Music licensing is one of the many ways that a songwriter gets paid for their work. Long after a song is written and produced, and for the entire life of the copyright itself, songs you’ve written can be licensed in things like television, film and radio.
WHAT ARE THE TYPES OF COPYRIGHT?
- Public performance rights are the sole right of the copyright owner, and they authorize the performance of the work for the general public. In order to perform a popular song for the general public, or to grant another the ability to perform one of your own songs for the general public, you need a public performance license. Licenses can be obtained or granted through BMI and ASCAP.
- Reproduction Rights are the sole right of the copyright owner and they authorize the reproduction of a musical work such as a record, or a CD. The Harry Fox Agency issues mechanical licenses on the account of the copyright owner, normally to a record company. This grants the record company the right to duplicate and distribute a certain song, or composition at a predetermined fee.

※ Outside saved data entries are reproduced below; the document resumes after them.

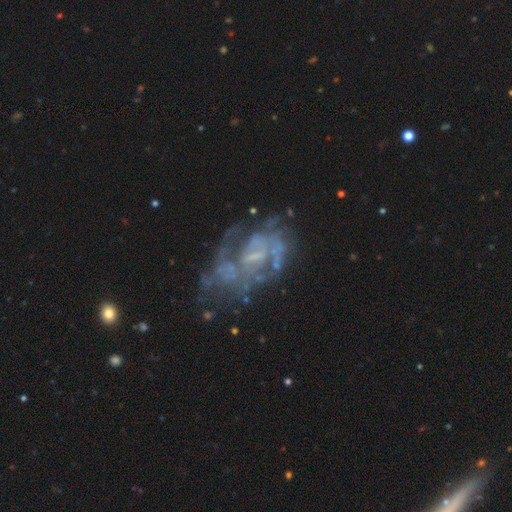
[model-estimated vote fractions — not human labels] Smooth or featured? Predicted: featured or disk (p=0.78). Edge-on disk? Predicted: no (p=0.97). Bar? Predicted: no (p=0.59). Spiral arms? Predicted: yes (p=0.69). Spiral winding? Predicted: medium (p=0.40). Spiral arm count? Predicted: can't tell (p=0.42). Bulge size? Predicted: none (p=0.49). Merging? Predicted: none (p=0.49).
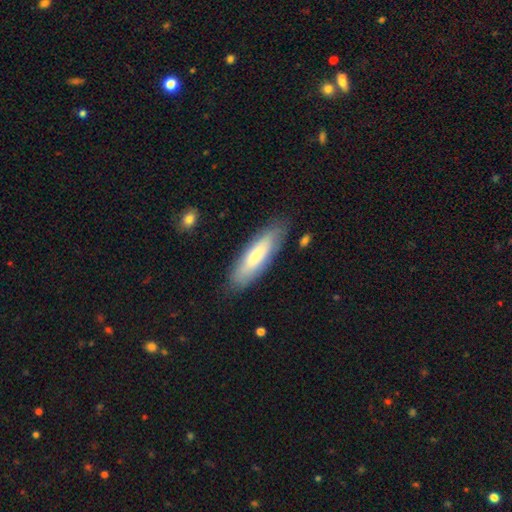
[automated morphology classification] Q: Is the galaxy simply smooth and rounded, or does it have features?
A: smooth — 64%.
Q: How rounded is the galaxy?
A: cigar-shaped — 66%.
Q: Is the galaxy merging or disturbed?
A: none — 85%.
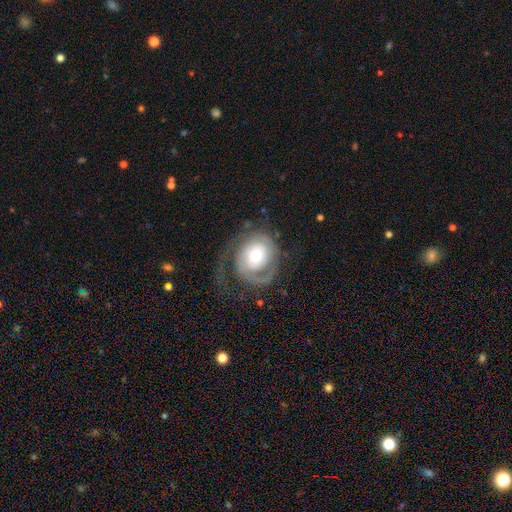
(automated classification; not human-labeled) Smooth or featured?
  - featured or disk: 77% *
  - smooth: 17%
  - star or artifact: 6%
Edge-on disk?
  - no: 97% *
  - yes: 3%
Bar?
  - no: 74% *
  - weak: 21%
  - strong: 5%
Spiral arms?
  - yes: 90% *
  - no: 10%
Spiral winding?
  - tight: 54% *
  - medium: 29%
  - loose: 17%
Spiral arm count?
  - 1: 55% *
  - 2: 24%
  - can't tell: 13%
  - 3: 4%
  - 4: 2%
  - more than 4: 2%
Bulge size?
  - moderate: 65% *
  - small: 20%
  - large: 13%
  - dominant: 2%
  - none: 1%
Merging?
  - none: 53% *
  - major disturbance: 27%
  - minor disturbance: 18%
  - merger: 2%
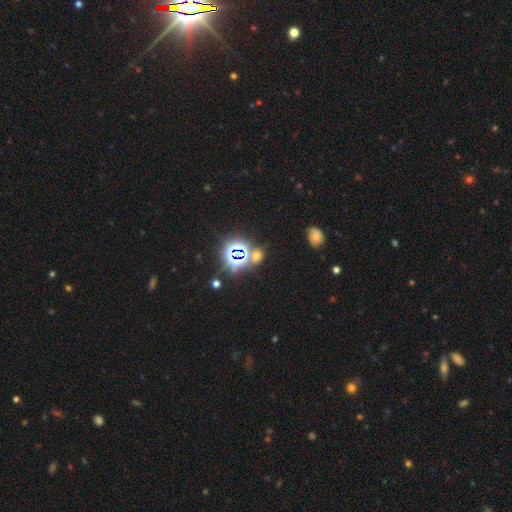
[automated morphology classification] This is possibly a star or artifact rather than a galaxy (59%).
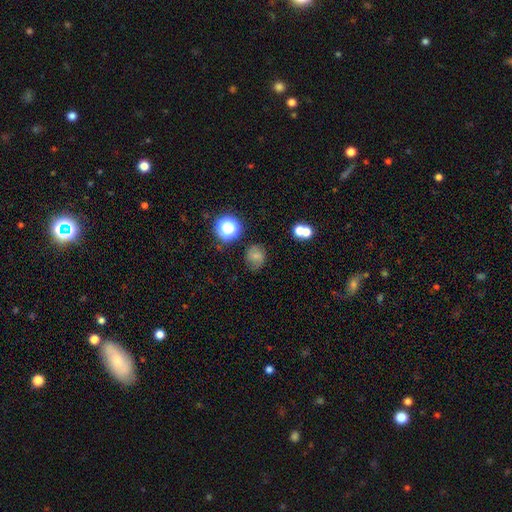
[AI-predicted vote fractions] Morphology: type=smooth (66%); roundness=round (72%); merging=none (68%).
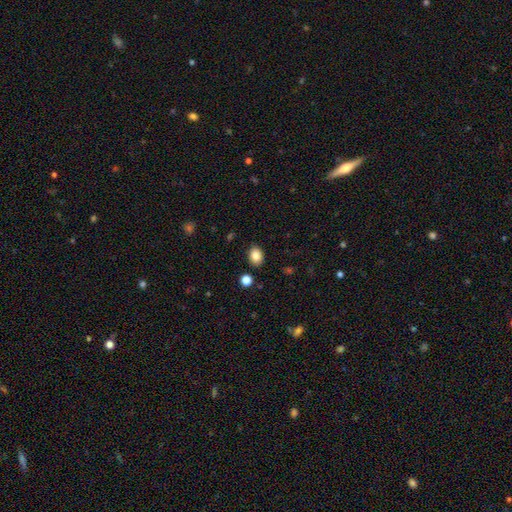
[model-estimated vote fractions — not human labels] smooth 85%, star or artifact 9%, featured or disk 6%. Down the decision tree: how rounded — in between (61%); merging — none (88%).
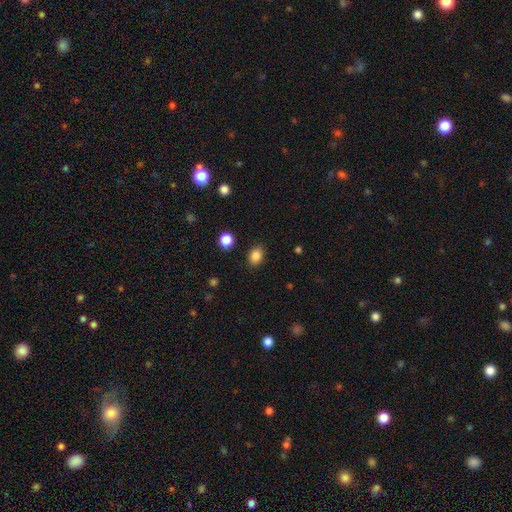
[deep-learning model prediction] This appears to be a smooth galaxy with no disk features (86%) that is in between round and cigar-shaped (66%). Merging: none (87%).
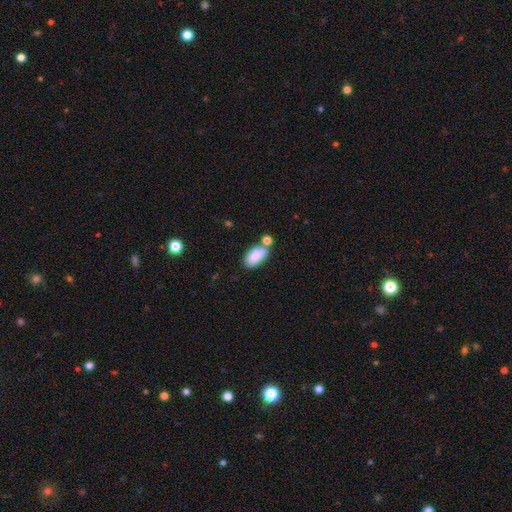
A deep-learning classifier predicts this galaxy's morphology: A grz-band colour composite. It shows a smooth galaxy with no disk features (82%) that is in between round and cigar-shaped (93%). Merging: none (53%).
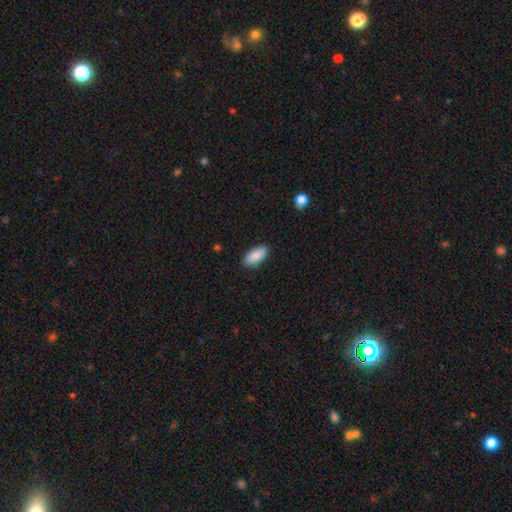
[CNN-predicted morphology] Smooth or featured? Predicted: smooth (p=0.88). How rounded? Predicted: in between (p=0.87). Merging? Predicted: none (p=0.88).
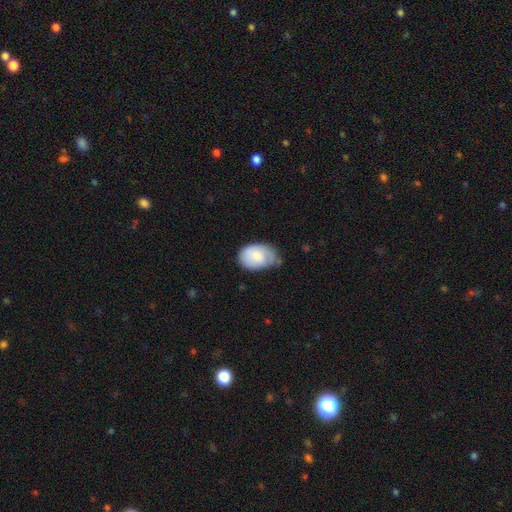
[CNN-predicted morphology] smooth-or-featured: smooth: 75% | featured or disk: 19% | star or artifact: 6%
  how-rounded: in between: 87% | round: 12% | cigar-shaped: 1%
  merging: none: 47% | minor disturbance: 39% | major disturbance: 10% | merger: 3%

Have you ever heard your favorite song come on the radio and think, “This is MY song, I love it!” As much as you emotionally identify with a song, that doesn’t make it yours, and it doesn’t give you the right to perform it. You can get the rights, or as a songwriter you can grant others the right to perform your work, with a music license.
WHERE TO OBTAIN A LICENSE:
Organizations that want to play music for the public need a license. On the BMI Web site, linked below, you can find numerous forms to fill out for licenses, that apply for to many different establishments.
There are exceptions where a license may not be needed to publicly perform, but it is always best to double check with a performing rights organization.